Viaggi onirici

Nel pomeriggio di un giorno qualunque vennero a trovarci gli amici di mia moglie. Un cornuto, un calvo, un vigliacco e una scorza di melone. Insieme erano una banda ben affiatata, ma presi da soli non avevano senso di essere. Nel 1978 non ero ancora nato, ma essi già cantavano e soprattutto componevano. Geniali. Crearono banane e lampioni, orti e medicinali. Belli, con gli occhi di ghiaccio. Ma mai freddi. Aperti alle esperienze nuove. Scioccanti. Nocivi per la staticità mentale. 

Vennero a renderci omaggio, portarono un vassoio di dolci e bignè. Ma ero io che dovevo inchinarmi a loro. Non avevo parole per esprimerlo. Guardavo il cornuto di sottecchi girando lo sguardo quando lui si accorgeva della mia insistenza. Allora passavo a guardare la scorza di melone, mi perdevo nei suoi occhi chiari. In tutto il pomeriggio dissi dieci parole. Sembravo un cazzone. Poi andarono via, chiusero la porta e non li vidi mai più. Un sogno. Chiamai le uova al telefono. Non capivo più niente. Il vino era buono.

Un trillo, la sveglia. Buongiorno.

la telecamera mentale

Immagine

la fonte del pensiero

Prima di dormire, quando il sonno ti vuole chiudere gli occhi, si formano nel pensiero delle immagini. Le seguo, una si trasforma nell’altra. Una si apre e tira fuori l’altra. Una si chiude e l’altra si sovrappone. Con una telecamera mentale vorrei filmare queste forme, pensieri rilassanti, a volte violenti. Vorrei vederli con lucidità il giorno dopo. Riuscirei a trarne dei racconti fantastici. Invece si perdono, che peccato. Tanta ispirazione gettata via. Il flusso più spontaneo della mente mia non riesce a realizzarsi.

Compito: Riscrivi in forma più breve il paragrafo dell'estratto che comincia con «Prima di dormire», conservandone i fatti principali. Le voci provengono da un'altra fonte.

(Voci contenute in un insieme di dati)

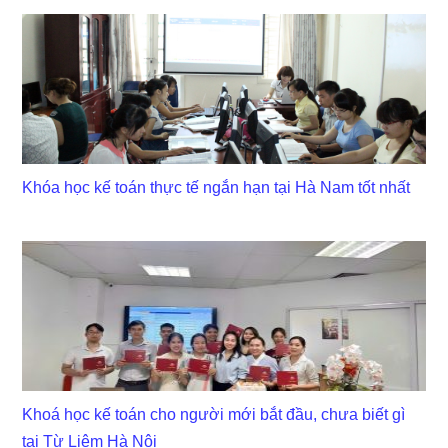
Khóa học kế toán thực tế ngắn hạn tại Hà Nam tốt nhất
Khoá học kế toán cho người mới bắt đầu, chưa biết gì
tại Từ Liêm Hà Nội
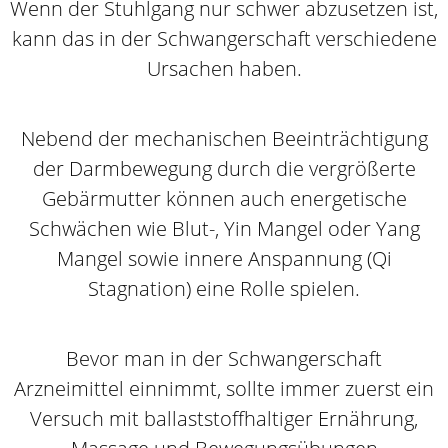
Wenn der Stuhlgang nur schwer abzusetzen ist,
kann das in der Schwangerschaft verschiedene
Ursachen haben.
Nebend der mechanischen Beeinträchtigung
der Darmbewegung durch die vergrößerte
Gebärmutter können auch energetische
Schwächen wie Blut-, Yin Mangel oder Yang
Mangel sowie innere Anspannung (Qi
Stagnation) eine Rolle spielen.
Bevor man in der Schwangerschaft
Arzneimittel einnimmt, sollte immer zuerst ein
Versuch mit ballaststoffhaltiger Ernährung,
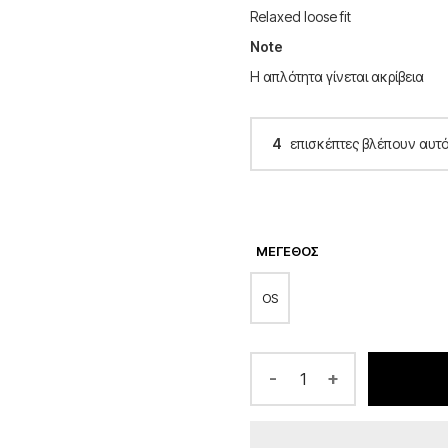
Relaxed loose fit
Note
Η απλότητα γίνεται ακρίβεια
4
επισκέπτες βλέπουν αυτό 
ΜΈΓΕΘΟΣ
OS
-
+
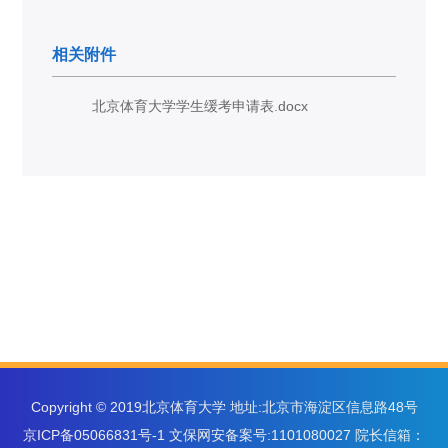
相关附件
北京体育大学学生缓考申请表.docx
Copyright © 2019北京体育大学 地址:北京市海淀区信息路48号
京ICP备05066831号-1 文保网安备案号:1101080027 院长信箱：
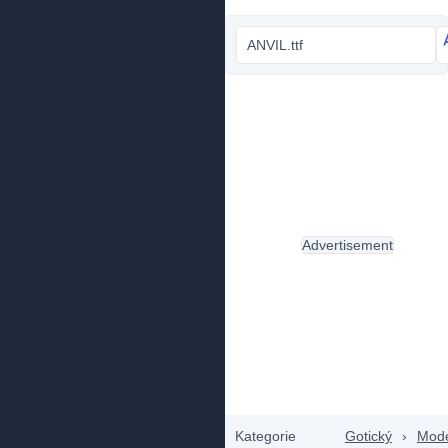
ANVIL.ttf
Advertisement
Kategorie
Gotický
›
Mode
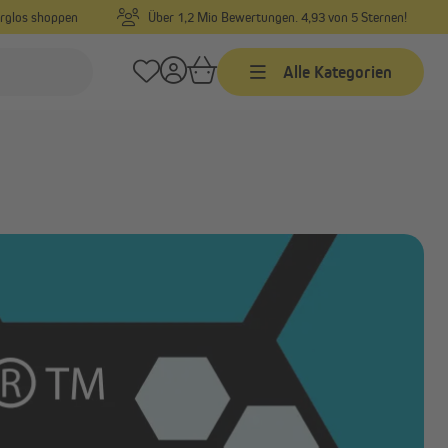
orglos shoppen
Über 1,2 Mio Bewertungen. 4,93 von 5 Sternen!
Alle Kategorien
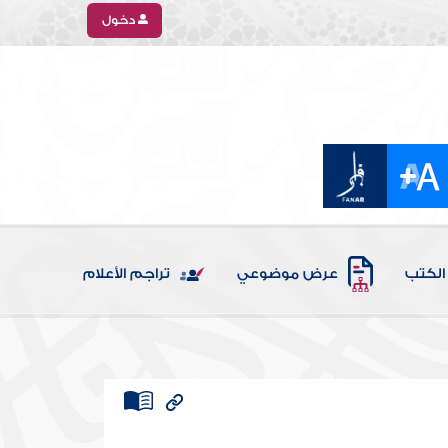
دخول
الكتب
عرض موضوعي
تراجم الأعلام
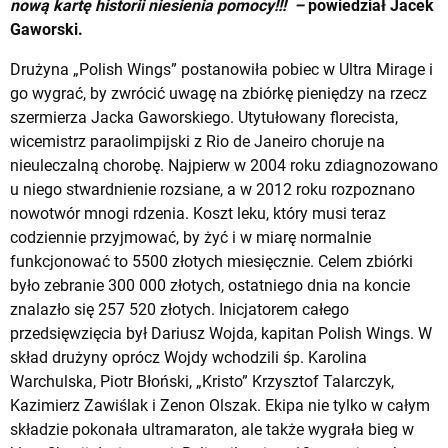
nową kartę historii niesienia pomocy!!! –
powiedział Jacek
Gaworski.
Drużyna „Polish Wings” postanowiła pobiec w Ultra Mirage i
go wygrać, by zwrócić uwagę na zbiórkę pieniędzy na rzecz
szermierza Jacka Gaworskiego. Utytułowany florecista,
wicemistrz paraolimpijski z Rio de Janeiro choruje na
nieuleczalną chorobę. Najpierw w 2004 roku zdiagnozowano
u niego stwardnienie rozsiane, a w 2012 roku rozpoznano
nowotwór mnogi rdzenia. Koszt leku, który musi teraz
codziennie przyjmować, by żyć i w miarę normalnie
funkcjonować to 5500 złotych miesięcznie. Celem zbiórki
było zebranie 300 000 złotych, ostatniego dnia na koncie
znalazło się 257 520 złotych. Inicjatorem całego
przedsięwzięcia był Dariusz Wojda, kapitan Polish Wings. W
skład drużyny oprócz Wojdy wchodzili śp. Karolina
Warchulska, Piotr Błoński, „Kristo” Krzysztof Talarczyk,
Kazimierz Zawiślak i Zenon Olszak. Ekipa nie tylko w całym
składzie pokonała ultramaraton, ale także wygrała bieg w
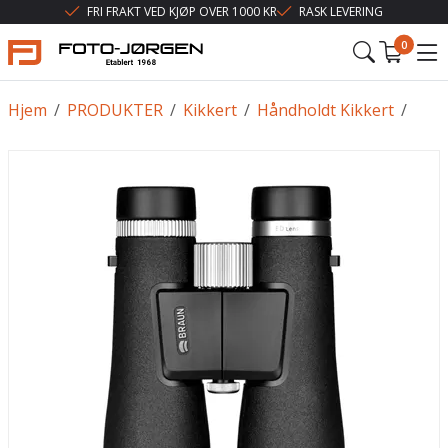
FRI FRAKT VED KJØP OVER 1000 KR
RASK LEVERING
0
Hjem
/
PRODUKTER
/
Kikkert
/
Håndholdt Kikkert
/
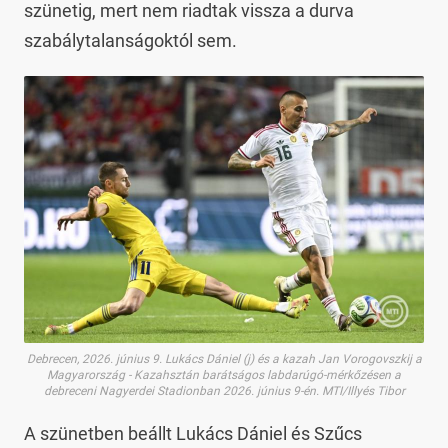
szünetig, mert nem riadtak vissza a durva
szabálytalanságoktól sem.
Debrecen, 2026. június 9. Lukács Dániel (j) és a kazah Jan Vorogovszkij a
Magyarország - Kazahsztán barátságos labdarúgó-mérkőzésen a
debreceni Nagyerdei Stadionban 2026. június 9-én. MTI/Illyés Tibor
A szünetben beállt Lukács Dániel és Szűcs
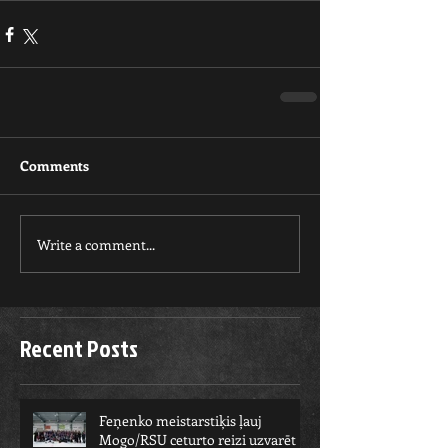
Comments
Write a comment...
Recent Posts
Feņenko meistarstiķis ļauj
Mogo/RSU ceturto reizi uzvarēt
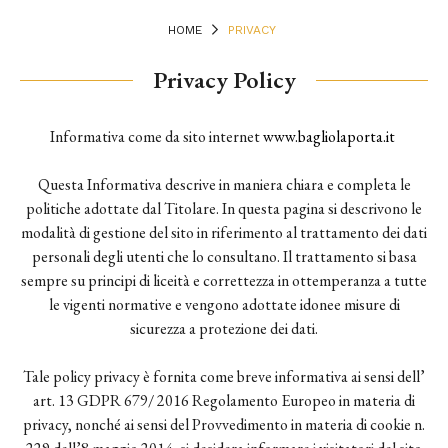
HOME
PRIVACY
Privacy Policy
Informativa come da sito internet
www.bagliolaporta.it
Questa Informativa descrive in maniera chiara e completa le
politiche adottate dal Titolare. In questa pagina si descrivono le
modalità di gestione del sito in riferimento al trattamento dei dati
personali degli utenti che lo consultano. Il trattamento si basa
sempre su principi di liceità e correttezza in ottemperanza a tutte
le vigenti normative e vengono adottate idonee misure di
sicurezza a protezione dei dati.
Tale policy privacy è fornita come breve informativa ai sensi dell’
art. 13 GDPR 679/ 2016 Regolamento Europeo in materia di
privacy, nonché ai sensi del Provvedimento in materia di cookie n.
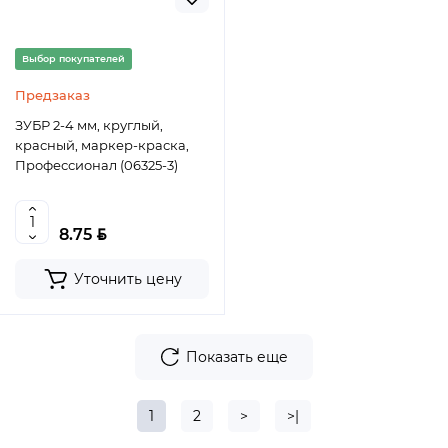
Выбор покупателей
Предзаказ
ЗУБР 2-4 мм, круглый,
красный, маркер-краска,
Профессионал (06325-3)
BYN
8.75
Уточнить цену
Показать еще
1
2
>
>|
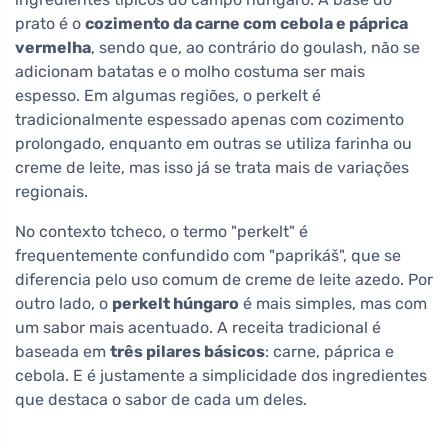
prato é o
cozimento da carne com cebola e páprica
vermelha
, sendo que, ao contrário do goulash, não se
adicionam batatas e o molho costuma ser mais
espesso. Em algumas regiões, o perkelt é
tradicionalmente espessado apenas com cozimento
prolongado, enquanto em outras se utiliza farinha ou
creme de leite, mas isso já se trata mais de variações
regionais.
No contexto tcheco, o termo "perkelt" é
frequentemente confundido com "paprikáš", que se
diferencia pelo uso comum de creme de leite azedo. Por
outro lado, o
perkelt húngaro
é mais simples, mas com
um sabor mais acentuado. A receita tradicional é
baseada em
três pilares básicos
: carne, páprica e
cebola. E é justamente a simplicidade dos ingredientes
que destaca o sabor de cada um deles.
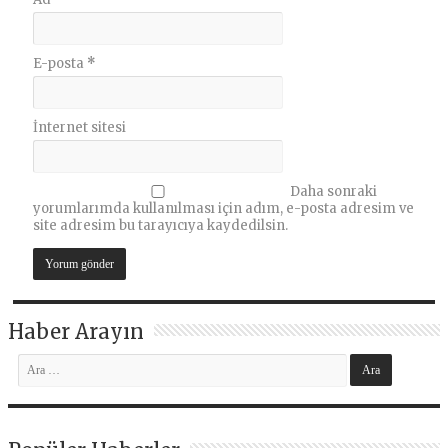
E-posta
*
İnternet sitesi
Daha sonraki
yorumlarımda kullanılması için adım, e-posta adresim ve
site adresim bu tarayıcıya kaydedilsin.
Haber Arayın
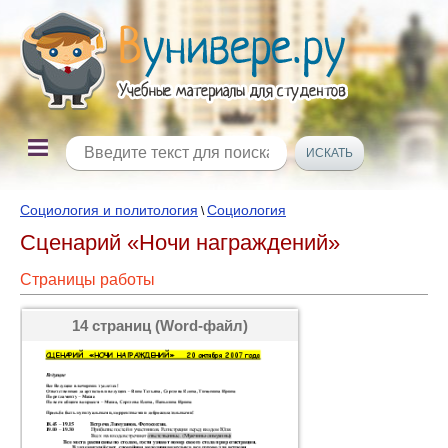
Социология и политология
Социология
\
Сценарий «Ночи награждений»
Страницы работы
14 страниц (Word-файл)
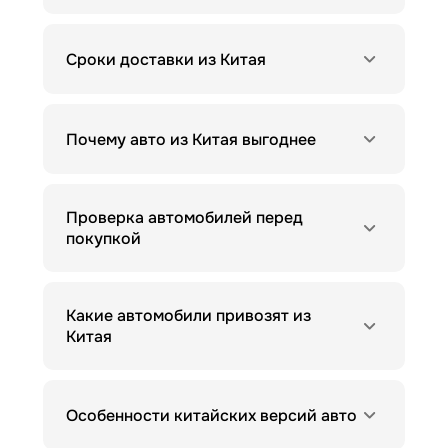
Сроки доставки из Китая
Почему авто из Китая выгоднее
Проверка автомобилей перед
покупкой
Какие автомобили привозят из
Китая
Особенности китайских версий авто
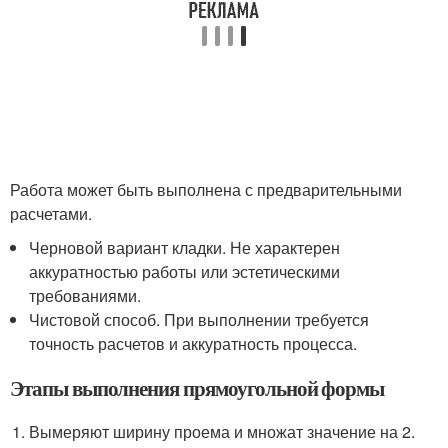
Работа может быть выполнена с предварительными
расчетами.
Черновой вариант кладки. Не характерен
аккуратностью работы или эстетическими
требованиями.
Чистовой способ. При выполнении требуется
точность расчетов и аккуратность процесса.
Этапы выполнения прямоугольной формы
Вымеряют ширину проема и множат значение на 2.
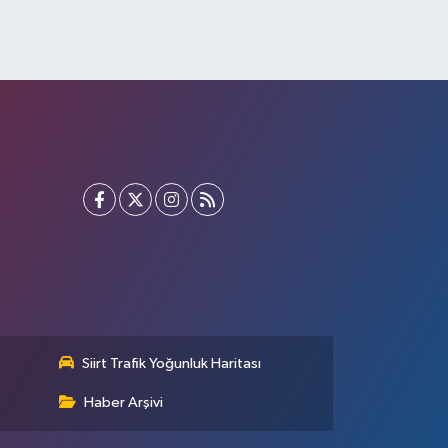
Siirt Trafik Yoğunluk Haritası
Haber Arşivi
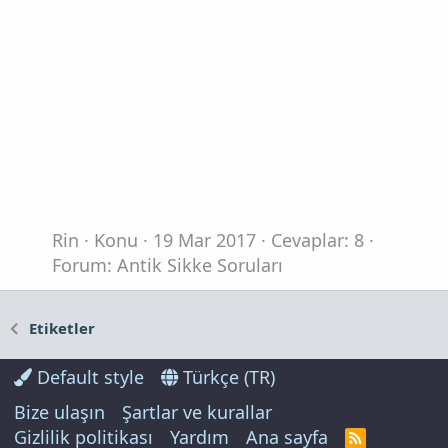
Rin
Konu
19 Mar 2017
Cevaplar: 8
Forum:
Antik Sikke Soruları
Etiketler
Default style
Türkçe (TR)
Bize ulaşın
Şartlar ve kurallar
Gizlilik politikası
Yardım
Ana sayfa
R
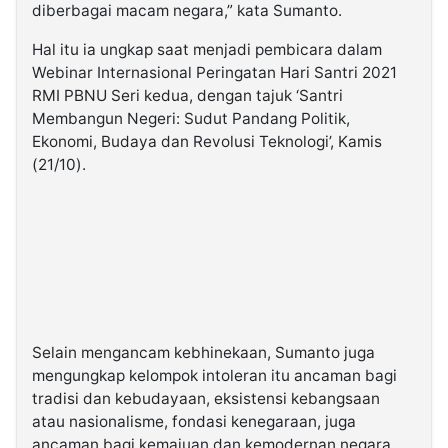
diberbagai macam negara,” kata Sumanto.
Hal itu ia ungkap saat menjadi pembicara dalam
Webinar Internasional Peringatan Hari Santri 2021
RMI PBNU Seri kedua, dengan tajuk ‘Santri
Membangun Negeri: Sudut Pandang Politik,
Ekonomi, Budaya dan Revolusi Teknologi’, Kamis
(21/10).
Selain mengancam kebhinekaan, Sumanto juga
mengungkap kelompok intoleran itu ancaman bagi
tradisi dan kebudayaan, eksistensi kebangsaan
atau nasionalisme, fondasi kenegaraan, juga
ancaman bagi kemajuan dan kemodernan negara.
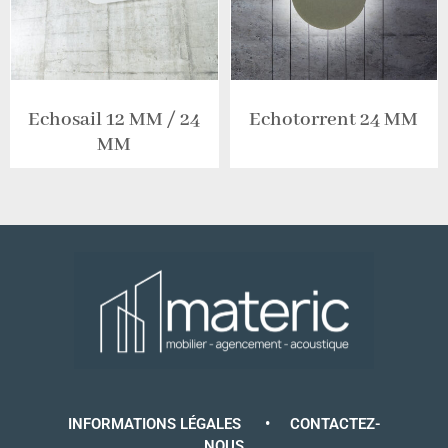
Echosail 12 MM / 24
Echotorrent 24 MM
MM
INFORMATIONS LÉGALES
•
CONTACTEZ-
NOUS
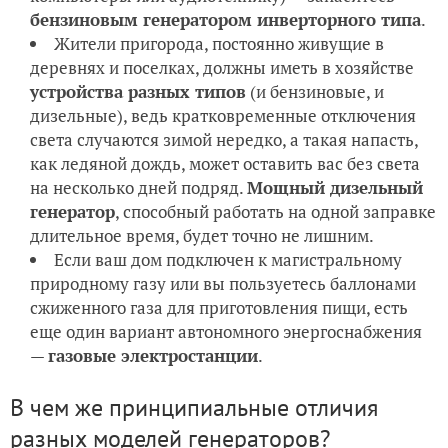
бензиновым генератором инверторного типа
.
Жители пригорода, постоянно живущие в
деревнях и поселках, должны иметь в хозяйстве
устройства разных типов
(и бензиновые, и
дизельные), ведь кратковременные отключения
света случаются зимой нередко, а такая напасть,
как ледяной дождь, может оставить вас без света
на несколько дней подряд.
Мощный дизельный
генератор
, способный работать на одной заправке
длительное время, будет точно не лишним.
Если ваш дом подключен к магистральному
природному газу или вы пользуетесь баллонами
сжиженного газа для приготовления пищи, есть
еще один вариант автономного энергоснабжения
—
газовые электростанции
.
В чем же принципиальные отличия
разных моделей генераторов?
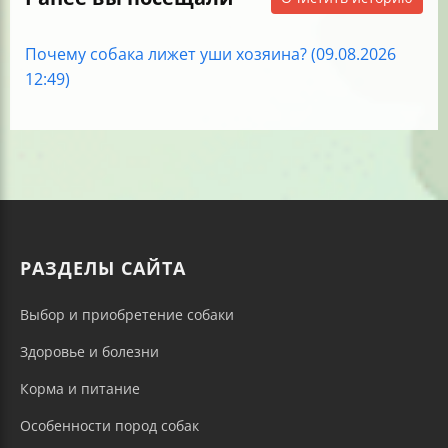
Почему собака лижет уши хозяина? (09.08.2026
12:49)
РАЗДЕЛЫ САЙТА
Выбор и приобретение собаки
Здоровье и болезни
Корма и питание
Особенности пород собак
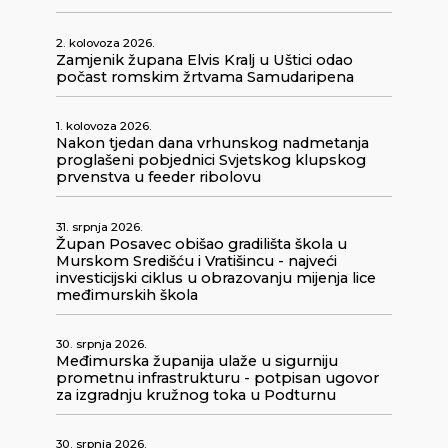
2. kolovoza 2026.
Zamjenik župana Elvis Kralj u Uštici odao
počast romskim žrtvama Samudaripena
1. kolovoza 2026.
Nakon tjedan dana vrhunskog nadmetanja
proglašeni pobjednici Svjetskog klupskog
prvenstva u feeder ribolovu
31. srpnja 2026.
Župan Posavec obišao gradilišta škola u
Murskom Središću i Vratišincu - najveći
investicijski ciklus u obrazovanju mijenja lice
međimurskih škola
30. srpnja 2026.
Međimurska županija ulaže u sigurniju
prometnu infrastrukturu - potpisan ugovor
za izgradnju kružnog toka u Podturnu
30. srpnja 2026.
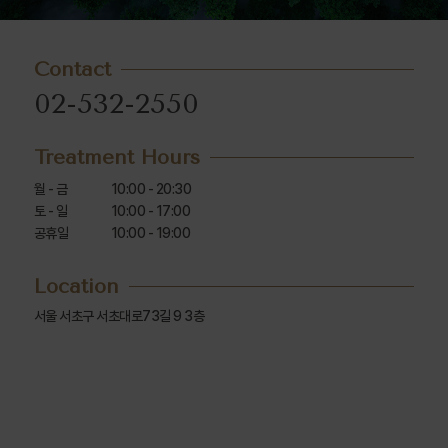
Contact
02-532-2550
Treatment Hours
월 - 금

10:00 - 20:30

토 - 일

10:00 - 17:00

공휴일
10:00 - 19:00
Location
서울 서초구 서초대로73길 9 3층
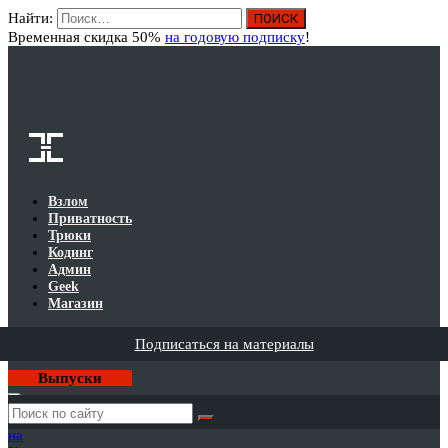
Найти:
Вход
Временная скидка 50%
на годовую подписку
!
Взлом
Приватность
Трюки
Кодинг
Админ
Geek
Магазин
Подписаться на материалы
Выпуски
Годовая
подписка
на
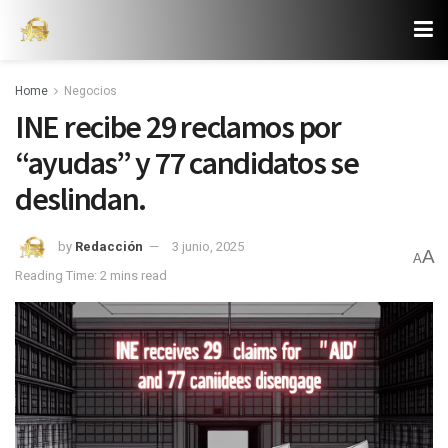
Home
Negocios
INE recibe 29 reclamos por
“ayudas” y 77 candidatos se
deslindan.
by
Redacción
3 junio, 2025
A
A
Reading Time: 2 mins read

Soluzione: Prima di dormire nel pensiero si formano immagini che si trasformano e si sovrappongono l'una all'altra, a volte rilassanti, a volte violente. Vorrei filmarle con una telecamera mentale per rivederle lucidamente il giorno dopo e trarne racconti fantastici. Invece si perdono e con loro va sprecata tanta ispirazione: il flusso più spontaneo della mia mente non riesce a realizzarsi.